Data
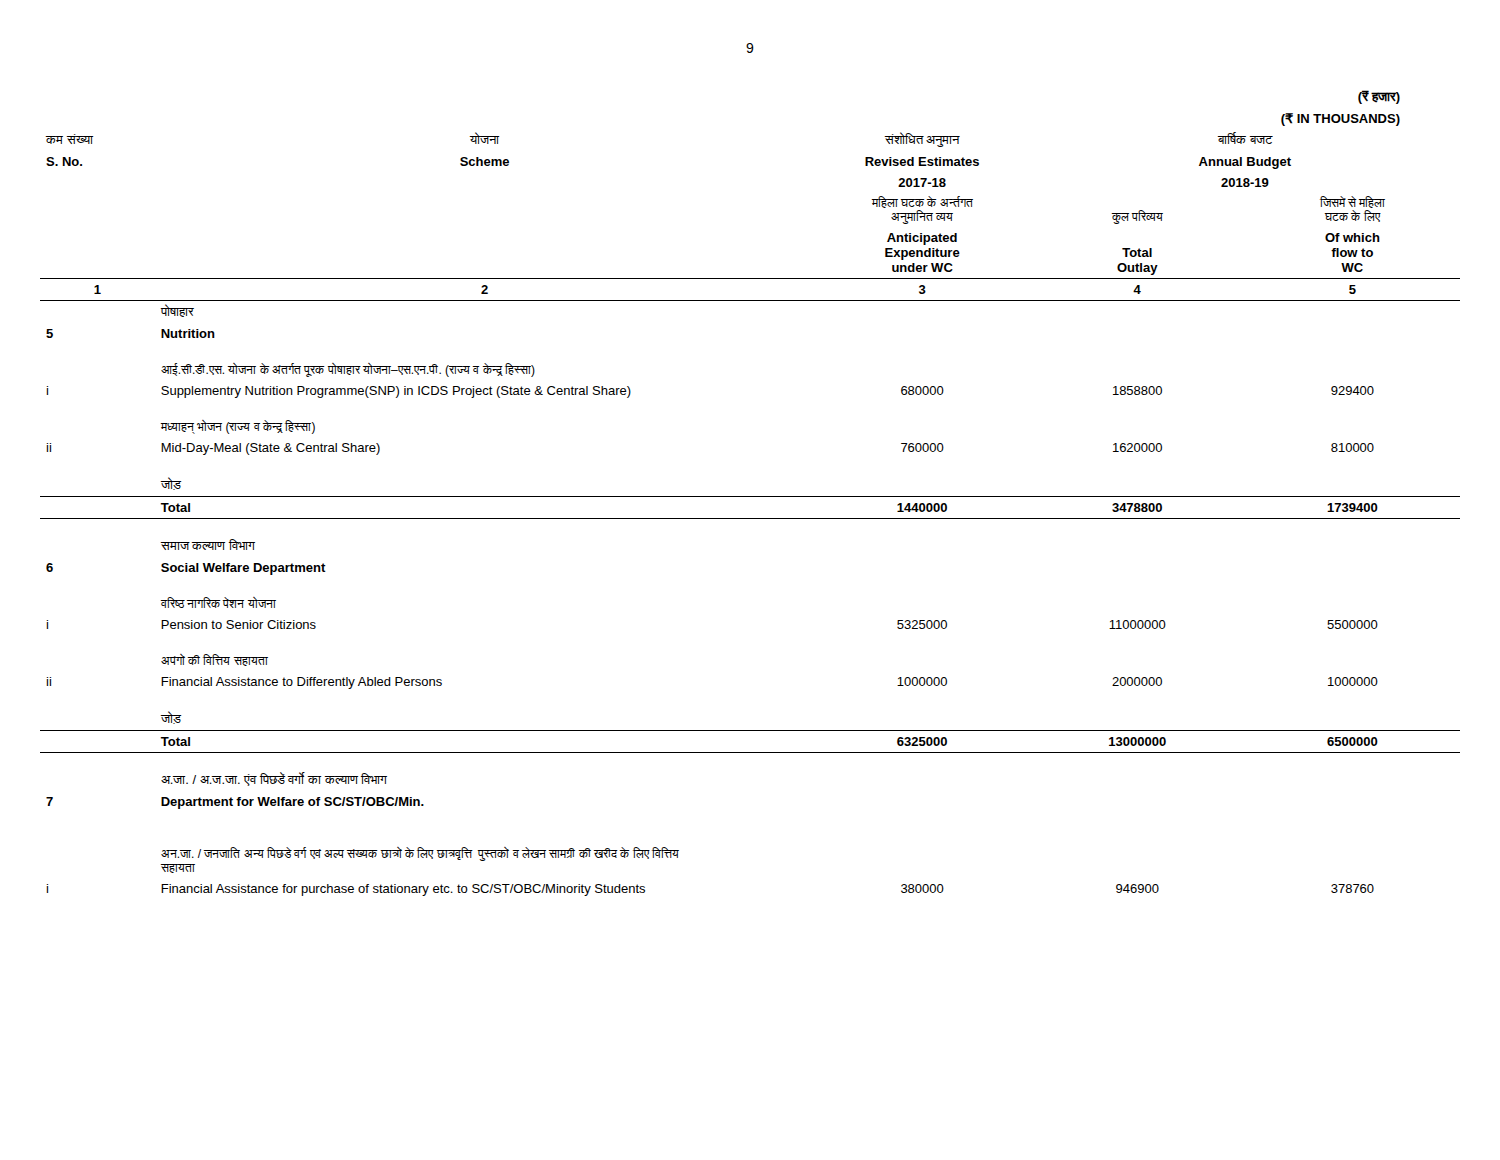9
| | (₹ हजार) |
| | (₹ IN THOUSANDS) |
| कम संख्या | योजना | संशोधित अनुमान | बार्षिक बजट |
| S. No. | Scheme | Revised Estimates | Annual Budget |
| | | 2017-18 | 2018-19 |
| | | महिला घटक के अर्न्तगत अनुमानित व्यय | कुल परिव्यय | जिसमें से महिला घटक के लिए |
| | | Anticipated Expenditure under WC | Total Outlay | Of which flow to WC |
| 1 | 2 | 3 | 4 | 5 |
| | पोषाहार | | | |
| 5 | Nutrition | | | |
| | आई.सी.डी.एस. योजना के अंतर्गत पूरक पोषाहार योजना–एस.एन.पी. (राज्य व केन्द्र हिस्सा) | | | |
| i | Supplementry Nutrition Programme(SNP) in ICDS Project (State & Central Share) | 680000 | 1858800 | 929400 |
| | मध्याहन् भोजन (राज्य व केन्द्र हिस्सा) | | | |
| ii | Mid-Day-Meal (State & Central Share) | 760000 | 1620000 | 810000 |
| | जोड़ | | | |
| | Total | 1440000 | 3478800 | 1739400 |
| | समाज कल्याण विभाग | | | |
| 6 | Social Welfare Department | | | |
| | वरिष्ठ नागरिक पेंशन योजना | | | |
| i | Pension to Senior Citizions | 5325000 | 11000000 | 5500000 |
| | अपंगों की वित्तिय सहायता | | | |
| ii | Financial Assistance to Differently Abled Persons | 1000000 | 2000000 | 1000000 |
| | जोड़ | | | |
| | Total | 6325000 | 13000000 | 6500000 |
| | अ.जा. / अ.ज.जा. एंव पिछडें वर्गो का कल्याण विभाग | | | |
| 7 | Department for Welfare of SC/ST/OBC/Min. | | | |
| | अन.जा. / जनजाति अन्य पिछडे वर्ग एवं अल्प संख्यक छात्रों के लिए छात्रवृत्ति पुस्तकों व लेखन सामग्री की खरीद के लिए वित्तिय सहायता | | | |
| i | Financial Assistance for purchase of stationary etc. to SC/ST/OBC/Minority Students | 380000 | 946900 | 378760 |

Assignment
Within the material, how many lines hold "Share"? Say only the number.

Solution
2